Hon Stella Okotete whom the National Assembly declined to confirm as a minister last August on security grounds appears to have overcome that crease. On April 21st, 2024, she staged her 40th birthday in the form of a grand Thanksgiving Service on Sunday, April 21st, 2024, at the Christ Missionaries Crusaders Church in Warri, Delta State of Nigeria.
When the invitation to the occasion landed at Intervention, a question instinctively flew to the person who sent the invitation to the online platform: “Is this not one of President Tinubu’s controversial ministerial nominees?” The reply came as follows: She is, but the reality is that she is nice, not corrupt, greedy or wicked. Am in Warri to honour her”.
Coming from the person who sent the reply – one of the very best of us, from whichever angle one cares to look at, be it ethical, ideological, public spiritedness and what have you – the reply left Intervention thinking.
A testimonial from a private citizen cannot counterbalance a security report but so also can an insider account not be trifled with. Is this a case of politics sadly killing the country? Could Stella Okotete be fighting to overwrite one of Nigeria’s flashy narratives of someone like her or is this a case of more sinned against than sinned?
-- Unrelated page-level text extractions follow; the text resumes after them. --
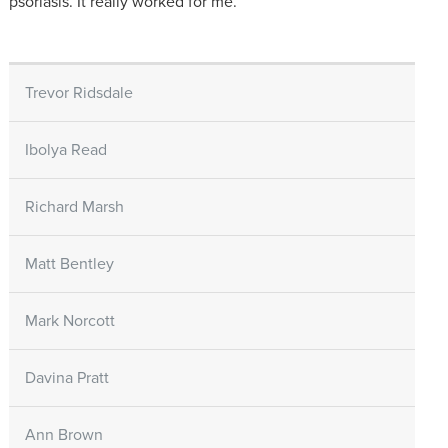
psoriasis. It really worked for me.
Trevor Ridsdale
Ibolya Read
Richard Marsh
Matt Bentley
Mark Norcott
Davina Pratt
Ann Brown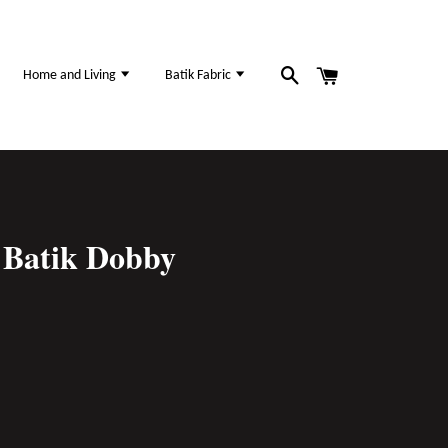
Home and Living
Batik Fabric
Batik Dobby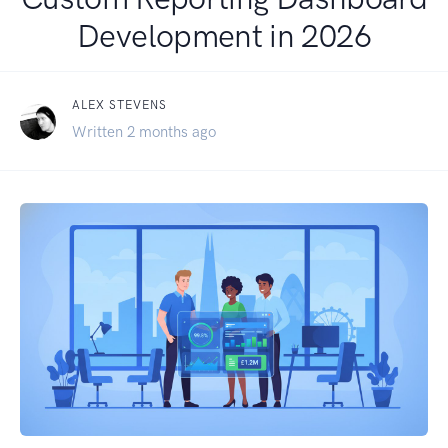
Development in 2026
ALEX STEVENS
Written 2 months ago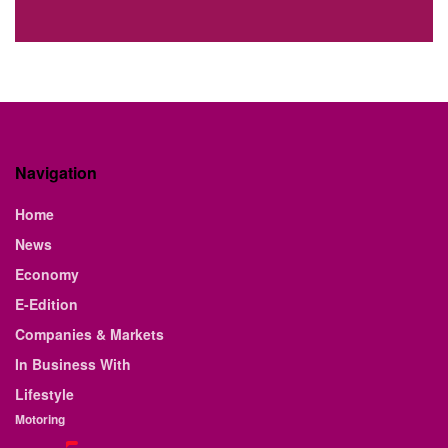
Navigation
Home
News
Economy
E-Edition
Companies & Markets
In Business With
Lifestyle
Motoring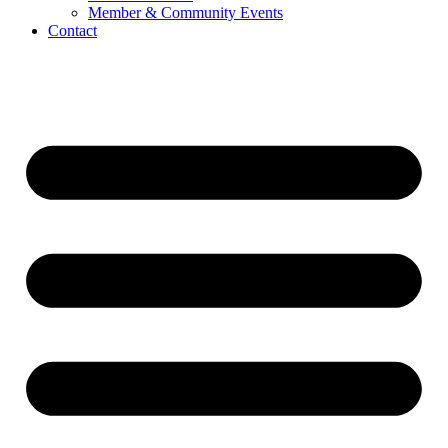
Member & Community Events
Contact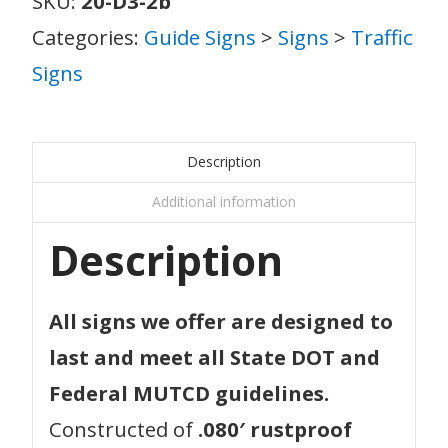
SKU:
20-D3-2b
Categories:
Guide Signs
>
Signs
>
Traffic
Signs
Description
Additional information
Description
All signs we offer are designed to
last and meet all State DOT and
Federal MUTCD guidelines.
Constructed of
.080′ rustproof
Considering that every narrative is, in the last instance, someone’s truth and never the whole truth, protagonists of due diligence ought to be keener on some of these issues. A lot of narratives circulate and are consumed in Nigeria by unsuspecting citizens. One of such narratives in recent times is that of women as signifiers of mega-corruption. But corruption is not a class, gender, generational or territorial issue. Rather, it is an issue in unequal power relationship. Those in position to be corrupt at any one time can come from any social class, gender, region or religion, notwithstanding the elite dominance of the listing of mega-corruption at the moment. So, how come this narrative? Is it naivety to associate the narrative with another dimension of the cultural, gender and structural violence against women?